--- Start ---
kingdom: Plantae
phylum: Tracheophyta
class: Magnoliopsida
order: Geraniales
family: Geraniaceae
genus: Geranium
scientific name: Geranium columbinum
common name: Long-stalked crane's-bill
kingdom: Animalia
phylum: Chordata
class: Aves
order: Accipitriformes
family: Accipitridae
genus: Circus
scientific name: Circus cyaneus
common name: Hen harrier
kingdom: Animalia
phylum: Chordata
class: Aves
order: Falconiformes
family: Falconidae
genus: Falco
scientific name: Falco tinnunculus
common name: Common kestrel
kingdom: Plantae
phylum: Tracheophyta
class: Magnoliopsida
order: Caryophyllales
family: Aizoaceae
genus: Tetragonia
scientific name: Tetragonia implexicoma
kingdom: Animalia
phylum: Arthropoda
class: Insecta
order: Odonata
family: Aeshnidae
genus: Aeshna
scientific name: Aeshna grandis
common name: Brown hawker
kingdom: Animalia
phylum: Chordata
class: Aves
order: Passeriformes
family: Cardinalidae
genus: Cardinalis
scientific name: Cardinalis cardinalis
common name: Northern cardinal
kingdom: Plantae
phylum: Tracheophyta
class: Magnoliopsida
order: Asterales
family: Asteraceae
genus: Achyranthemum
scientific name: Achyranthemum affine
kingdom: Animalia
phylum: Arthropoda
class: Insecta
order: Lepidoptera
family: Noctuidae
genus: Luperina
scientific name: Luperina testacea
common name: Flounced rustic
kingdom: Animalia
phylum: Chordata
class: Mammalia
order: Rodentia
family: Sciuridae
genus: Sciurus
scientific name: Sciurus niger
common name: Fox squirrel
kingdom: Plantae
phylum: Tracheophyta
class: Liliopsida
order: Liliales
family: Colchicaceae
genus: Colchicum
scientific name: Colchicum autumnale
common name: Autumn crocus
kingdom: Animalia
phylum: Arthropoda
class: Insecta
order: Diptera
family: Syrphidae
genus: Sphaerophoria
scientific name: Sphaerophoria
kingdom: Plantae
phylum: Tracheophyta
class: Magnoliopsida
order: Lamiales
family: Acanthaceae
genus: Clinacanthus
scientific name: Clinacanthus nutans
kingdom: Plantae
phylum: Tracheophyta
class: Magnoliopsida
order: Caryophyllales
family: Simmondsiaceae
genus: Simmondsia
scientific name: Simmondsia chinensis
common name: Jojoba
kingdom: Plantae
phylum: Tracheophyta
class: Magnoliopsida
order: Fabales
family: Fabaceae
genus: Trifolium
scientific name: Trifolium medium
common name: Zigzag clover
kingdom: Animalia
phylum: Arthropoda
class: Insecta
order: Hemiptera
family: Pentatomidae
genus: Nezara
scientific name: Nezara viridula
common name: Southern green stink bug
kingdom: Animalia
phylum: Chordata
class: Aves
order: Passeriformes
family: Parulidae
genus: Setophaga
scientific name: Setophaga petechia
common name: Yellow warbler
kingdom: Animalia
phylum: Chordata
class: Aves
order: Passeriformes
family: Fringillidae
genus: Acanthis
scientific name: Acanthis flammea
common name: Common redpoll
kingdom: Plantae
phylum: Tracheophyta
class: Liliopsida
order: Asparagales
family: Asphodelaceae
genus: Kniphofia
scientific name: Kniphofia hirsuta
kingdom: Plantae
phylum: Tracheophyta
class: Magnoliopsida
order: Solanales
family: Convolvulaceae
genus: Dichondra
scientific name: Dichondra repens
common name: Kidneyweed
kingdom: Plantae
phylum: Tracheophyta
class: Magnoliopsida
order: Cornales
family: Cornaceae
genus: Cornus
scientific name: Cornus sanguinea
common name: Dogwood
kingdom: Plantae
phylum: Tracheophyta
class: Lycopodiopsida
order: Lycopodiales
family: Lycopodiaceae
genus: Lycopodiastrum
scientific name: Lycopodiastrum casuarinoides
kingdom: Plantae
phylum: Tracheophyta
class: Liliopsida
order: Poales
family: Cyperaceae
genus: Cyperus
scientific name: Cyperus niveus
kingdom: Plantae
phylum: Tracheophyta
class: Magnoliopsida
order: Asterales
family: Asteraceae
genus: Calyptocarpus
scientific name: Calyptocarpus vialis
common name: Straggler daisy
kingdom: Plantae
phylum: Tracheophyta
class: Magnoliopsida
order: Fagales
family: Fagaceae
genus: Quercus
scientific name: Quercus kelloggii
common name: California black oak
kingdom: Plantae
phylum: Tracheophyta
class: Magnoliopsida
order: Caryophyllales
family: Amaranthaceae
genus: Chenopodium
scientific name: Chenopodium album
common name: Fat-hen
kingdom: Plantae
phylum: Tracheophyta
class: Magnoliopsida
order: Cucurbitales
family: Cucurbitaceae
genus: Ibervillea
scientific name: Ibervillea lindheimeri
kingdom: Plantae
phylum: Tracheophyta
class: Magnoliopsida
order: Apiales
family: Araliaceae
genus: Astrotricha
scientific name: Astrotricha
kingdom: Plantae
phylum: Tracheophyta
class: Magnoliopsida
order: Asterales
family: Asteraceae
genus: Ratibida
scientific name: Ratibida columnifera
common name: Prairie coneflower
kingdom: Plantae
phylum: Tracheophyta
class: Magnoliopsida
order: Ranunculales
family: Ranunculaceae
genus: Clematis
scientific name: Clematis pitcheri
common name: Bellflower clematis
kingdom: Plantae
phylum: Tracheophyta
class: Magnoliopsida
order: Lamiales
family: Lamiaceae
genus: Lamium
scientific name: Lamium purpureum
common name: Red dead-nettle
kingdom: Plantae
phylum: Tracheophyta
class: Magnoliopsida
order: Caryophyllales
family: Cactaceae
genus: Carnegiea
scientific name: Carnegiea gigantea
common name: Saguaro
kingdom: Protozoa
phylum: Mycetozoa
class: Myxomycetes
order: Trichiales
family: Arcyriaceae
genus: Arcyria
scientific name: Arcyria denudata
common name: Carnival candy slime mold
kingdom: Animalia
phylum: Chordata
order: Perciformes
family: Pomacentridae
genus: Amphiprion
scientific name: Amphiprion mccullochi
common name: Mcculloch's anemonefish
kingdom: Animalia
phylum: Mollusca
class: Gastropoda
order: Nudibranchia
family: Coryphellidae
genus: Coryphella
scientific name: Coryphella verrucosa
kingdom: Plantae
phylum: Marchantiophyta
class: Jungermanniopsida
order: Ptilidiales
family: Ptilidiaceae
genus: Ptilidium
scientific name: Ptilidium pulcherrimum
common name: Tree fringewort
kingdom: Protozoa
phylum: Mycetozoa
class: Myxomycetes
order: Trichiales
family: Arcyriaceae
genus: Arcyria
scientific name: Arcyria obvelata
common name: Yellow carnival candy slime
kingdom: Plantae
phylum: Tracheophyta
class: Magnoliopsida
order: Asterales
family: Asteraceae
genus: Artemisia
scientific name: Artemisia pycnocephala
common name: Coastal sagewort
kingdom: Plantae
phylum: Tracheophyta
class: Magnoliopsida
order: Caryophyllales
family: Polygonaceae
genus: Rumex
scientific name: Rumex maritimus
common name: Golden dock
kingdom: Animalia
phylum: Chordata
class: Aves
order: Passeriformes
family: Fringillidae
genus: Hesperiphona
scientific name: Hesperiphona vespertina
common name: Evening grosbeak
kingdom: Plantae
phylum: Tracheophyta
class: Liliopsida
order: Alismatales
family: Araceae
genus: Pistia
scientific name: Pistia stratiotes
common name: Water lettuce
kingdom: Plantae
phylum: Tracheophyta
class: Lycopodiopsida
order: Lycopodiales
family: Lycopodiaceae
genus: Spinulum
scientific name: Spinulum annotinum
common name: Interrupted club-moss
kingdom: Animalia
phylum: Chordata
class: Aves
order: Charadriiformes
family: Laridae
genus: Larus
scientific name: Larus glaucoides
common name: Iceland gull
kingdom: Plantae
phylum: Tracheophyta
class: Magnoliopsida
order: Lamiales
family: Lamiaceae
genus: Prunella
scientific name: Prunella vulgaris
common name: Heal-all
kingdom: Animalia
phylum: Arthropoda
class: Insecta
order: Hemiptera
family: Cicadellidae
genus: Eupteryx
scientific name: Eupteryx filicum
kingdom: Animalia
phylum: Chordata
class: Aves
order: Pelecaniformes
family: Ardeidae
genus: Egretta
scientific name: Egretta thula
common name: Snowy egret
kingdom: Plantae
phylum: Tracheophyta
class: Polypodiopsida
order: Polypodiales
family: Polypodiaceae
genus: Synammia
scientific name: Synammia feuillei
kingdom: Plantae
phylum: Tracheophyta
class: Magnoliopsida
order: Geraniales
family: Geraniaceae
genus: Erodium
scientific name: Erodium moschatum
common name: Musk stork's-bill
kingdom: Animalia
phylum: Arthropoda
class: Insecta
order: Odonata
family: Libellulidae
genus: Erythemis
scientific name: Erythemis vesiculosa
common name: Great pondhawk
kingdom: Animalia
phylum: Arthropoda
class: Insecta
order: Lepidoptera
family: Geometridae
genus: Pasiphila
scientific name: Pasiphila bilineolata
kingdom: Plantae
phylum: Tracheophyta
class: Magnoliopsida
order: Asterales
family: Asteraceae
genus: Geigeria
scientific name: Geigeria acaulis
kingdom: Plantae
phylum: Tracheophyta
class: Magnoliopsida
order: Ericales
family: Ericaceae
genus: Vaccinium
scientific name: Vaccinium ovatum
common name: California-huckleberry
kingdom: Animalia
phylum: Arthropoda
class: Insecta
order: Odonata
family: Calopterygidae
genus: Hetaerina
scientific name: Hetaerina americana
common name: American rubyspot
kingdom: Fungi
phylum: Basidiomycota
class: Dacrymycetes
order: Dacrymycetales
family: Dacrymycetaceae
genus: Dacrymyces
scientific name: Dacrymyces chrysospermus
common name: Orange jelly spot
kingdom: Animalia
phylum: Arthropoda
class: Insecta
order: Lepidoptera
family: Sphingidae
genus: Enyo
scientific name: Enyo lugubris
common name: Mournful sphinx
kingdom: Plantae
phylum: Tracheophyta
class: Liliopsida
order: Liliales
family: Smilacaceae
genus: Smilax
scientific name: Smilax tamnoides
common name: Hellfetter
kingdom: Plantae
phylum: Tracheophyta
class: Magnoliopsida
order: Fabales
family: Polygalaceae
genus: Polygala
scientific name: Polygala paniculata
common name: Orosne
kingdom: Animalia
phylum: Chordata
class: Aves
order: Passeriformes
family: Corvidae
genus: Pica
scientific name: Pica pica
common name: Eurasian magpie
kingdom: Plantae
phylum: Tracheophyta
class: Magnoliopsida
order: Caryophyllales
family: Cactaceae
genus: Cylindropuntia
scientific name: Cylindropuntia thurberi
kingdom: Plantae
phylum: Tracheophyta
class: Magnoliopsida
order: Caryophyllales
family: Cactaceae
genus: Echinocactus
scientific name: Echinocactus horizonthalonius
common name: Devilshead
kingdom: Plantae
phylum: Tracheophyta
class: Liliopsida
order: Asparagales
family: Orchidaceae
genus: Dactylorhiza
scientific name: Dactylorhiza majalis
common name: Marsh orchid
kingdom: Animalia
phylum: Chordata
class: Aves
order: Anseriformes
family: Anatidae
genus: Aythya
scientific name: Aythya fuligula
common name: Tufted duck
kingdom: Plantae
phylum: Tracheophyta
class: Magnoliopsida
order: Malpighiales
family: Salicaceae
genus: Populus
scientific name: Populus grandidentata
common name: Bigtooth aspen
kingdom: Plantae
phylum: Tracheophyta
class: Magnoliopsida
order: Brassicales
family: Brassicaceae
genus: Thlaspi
--- End ---
**WHAT IS ASKED**: Please copy out, word for word, the lines above from the very first one up to and including the line with "genus: Circus".

**RESPONSE TO THE EXERCISE**:
kingdom: Plantae
phylum: Tracheophyta
class: Magnoliopsida
order: Geraniales
family: Geraniaceae
genus: Geranium
scientific name: Geranium columbinum
common name: Long-stalked crane's-bill
kingdom: Animalia
phylum: Chordata
class: Aves
order: Accipitriformes
family: Accipitridae
genus: Circus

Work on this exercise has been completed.